— START OF Input —

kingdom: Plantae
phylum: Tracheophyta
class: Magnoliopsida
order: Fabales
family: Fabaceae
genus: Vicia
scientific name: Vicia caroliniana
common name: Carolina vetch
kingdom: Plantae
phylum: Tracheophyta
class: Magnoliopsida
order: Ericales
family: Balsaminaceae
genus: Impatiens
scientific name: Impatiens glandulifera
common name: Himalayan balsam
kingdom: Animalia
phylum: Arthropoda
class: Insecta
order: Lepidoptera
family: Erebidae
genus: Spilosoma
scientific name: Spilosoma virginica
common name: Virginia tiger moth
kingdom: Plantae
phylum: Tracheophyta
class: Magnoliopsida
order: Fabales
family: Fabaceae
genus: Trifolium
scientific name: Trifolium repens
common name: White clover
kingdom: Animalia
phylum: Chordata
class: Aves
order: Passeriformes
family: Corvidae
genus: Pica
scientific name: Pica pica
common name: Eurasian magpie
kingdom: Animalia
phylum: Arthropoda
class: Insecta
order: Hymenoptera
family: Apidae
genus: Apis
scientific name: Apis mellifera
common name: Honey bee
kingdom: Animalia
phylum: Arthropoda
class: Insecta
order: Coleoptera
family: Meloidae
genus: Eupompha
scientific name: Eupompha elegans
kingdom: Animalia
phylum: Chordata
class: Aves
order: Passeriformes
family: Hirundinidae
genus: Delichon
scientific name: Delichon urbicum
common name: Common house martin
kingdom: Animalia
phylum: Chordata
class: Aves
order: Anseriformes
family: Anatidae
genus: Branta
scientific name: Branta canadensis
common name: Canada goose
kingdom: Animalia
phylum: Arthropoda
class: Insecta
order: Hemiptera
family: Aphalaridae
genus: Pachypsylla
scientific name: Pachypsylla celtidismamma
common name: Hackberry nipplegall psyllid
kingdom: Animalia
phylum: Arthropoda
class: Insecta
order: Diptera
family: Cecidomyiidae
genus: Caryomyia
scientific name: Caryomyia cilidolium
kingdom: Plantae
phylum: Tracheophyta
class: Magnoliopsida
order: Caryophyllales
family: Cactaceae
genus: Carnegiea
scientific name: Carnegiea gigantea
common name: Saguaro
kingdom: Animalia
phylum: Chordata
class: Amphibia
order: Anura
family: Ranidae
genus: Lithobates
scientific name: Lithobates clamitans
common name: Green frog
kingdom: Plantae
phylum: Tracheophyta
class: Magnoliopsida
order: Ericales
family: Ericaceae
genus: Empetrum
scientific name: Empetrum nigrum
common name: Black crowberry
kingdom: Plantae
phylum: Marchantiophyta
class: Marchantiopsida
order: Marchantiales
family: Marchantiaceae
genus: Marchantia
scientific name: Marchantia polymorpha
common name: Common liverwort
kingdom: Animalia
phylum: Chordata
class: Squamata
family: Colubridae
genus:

— END OF Input —

Please give all of the data above as a numbered list, leaving out any blank lines.

=== Response to this task ===
1. kingdom: Plantae
2. phylum: Tracheophyta
3. class: Magnoliopsida
4. order: Fabales
5. family: Fabaceae
6. genus: Vicia
7. scientific name: Vicia caroliniana
8. common name: Carolina vetch
9. kingdom: Plantae
10. phylum: Tracheophyta
11. class: Magnoliopsida
12. order: Ericales
13. family: Balsaminaceae
14. genus: Impatiens
15. scientific name: Impatiens glandulifera
16. common name: Himalayan balsam
17. kingdom: Animalia
18. phylum: Arthropoda
19. class: Insecta
20. order: Lepidoptera
21. family: Erebidae
22. genus: Spilosoma
23. scientific name: Spilosoma virginica
24. common name: Virginia tiger moth
25. kingdom: Plantae
26. phylum: Tracheophyta
27. class: Magnoliopsida
28. order: Fabales
29. family: Fabaceae
30. genus: Trifolium
31. scientific name: Trifolium repens
32. common name: White clover
33. kingdom: Animalia
34. phylum: Chordata
35. class: Aves
36. order: Passeriformes
37. family: Corvidae
38. genus: Pica
39. scientific name: Pica pica
40. common name: Eurasian magpie
41. kingdom: Animalia
42. phylum: Arthropoda
43. class: Insecta
44. order: Hymenoptera
45. family: Apidae
46. genus: Apis
47. scientific name: Apis mellifera
48. common name: Honey bee
49. kingdom: Animalia
50. phylum: Arthropoda
51. class: Insecta
52. order: Coleoptera
53. family: Meloidae
54. genus: Eupompha
55. scientific name: Eupompha elegans
56. kingdom: Animalia
57. phylum: Chordata
58. class: Aves
59. order: Passeriformes
60. family: Hirundinidae
61. genus: Delichon
62. scientific name: Delichon urbicum
63. common name: Common house martin
64. kingdom: Animalia
65. phylum: Chordata
66. class: Aves
67. order: Anseriformes
68. family: Anatidae
69. genus: Branta
70. scientific name: Branta canadensis
71. common name: Canada goose
72. kingdom: Animalia
73. phylum: Arthropoda
74. class: Insecta
75. order: Hemiptera
76. family: Aphalaridae
77. genus: Pachypsylla
78. scientific name: Pachypsylla celtidismamma
79. common name: Hackberry nipplegall psyllid
80. kingdom: Animalia
81. phylum: Arthropoda
82. class: Insecta
83. order: Diptera
84. family: Cecidomyiidae
85. genus: Caryomyia
86. scientific name: Caryomyia cilidolium
87. kingdom: Plantae
88. phylum: Tracheophyta
89. class: Magnoliopsida
90. order: Caryophyllales
91. family: Cactaceae
92. genus: Carnegiea
93. scientific name: Carnegiea gigantea
94. common name: Saguaro
95. kingdom: Animalia
96. phylum: Chordata
97. class: Amphibia
98. order: Anura
99. family: Ranidae
100. genus: Lithobates
101. scientific name: Lithobates clamitans
102. common name: Green frog
103. kingdom: Plantae
104. phylum: Tracheophyta
105. class: Magnoliopsida
106. order: Ericales
107. family: Ericaceae
108. genus: Empetrum
109. scientific name: Empetrum nigrum
110. common name: Black crowberry
111. kingdom: Plantae
112. phylum: Marchantiophyta
113. class: Marchantiopsida
114. order: Marchantiales
115. family: Marchantiaceae
116. genus: Marchantia
117. scientific name: Marchantia polymorpha
118. common name: Common liverwort
119. kingdom: Animalia
120. phylum: Chordata
121. class: Squamata
122. family: Colubridae
123. genus:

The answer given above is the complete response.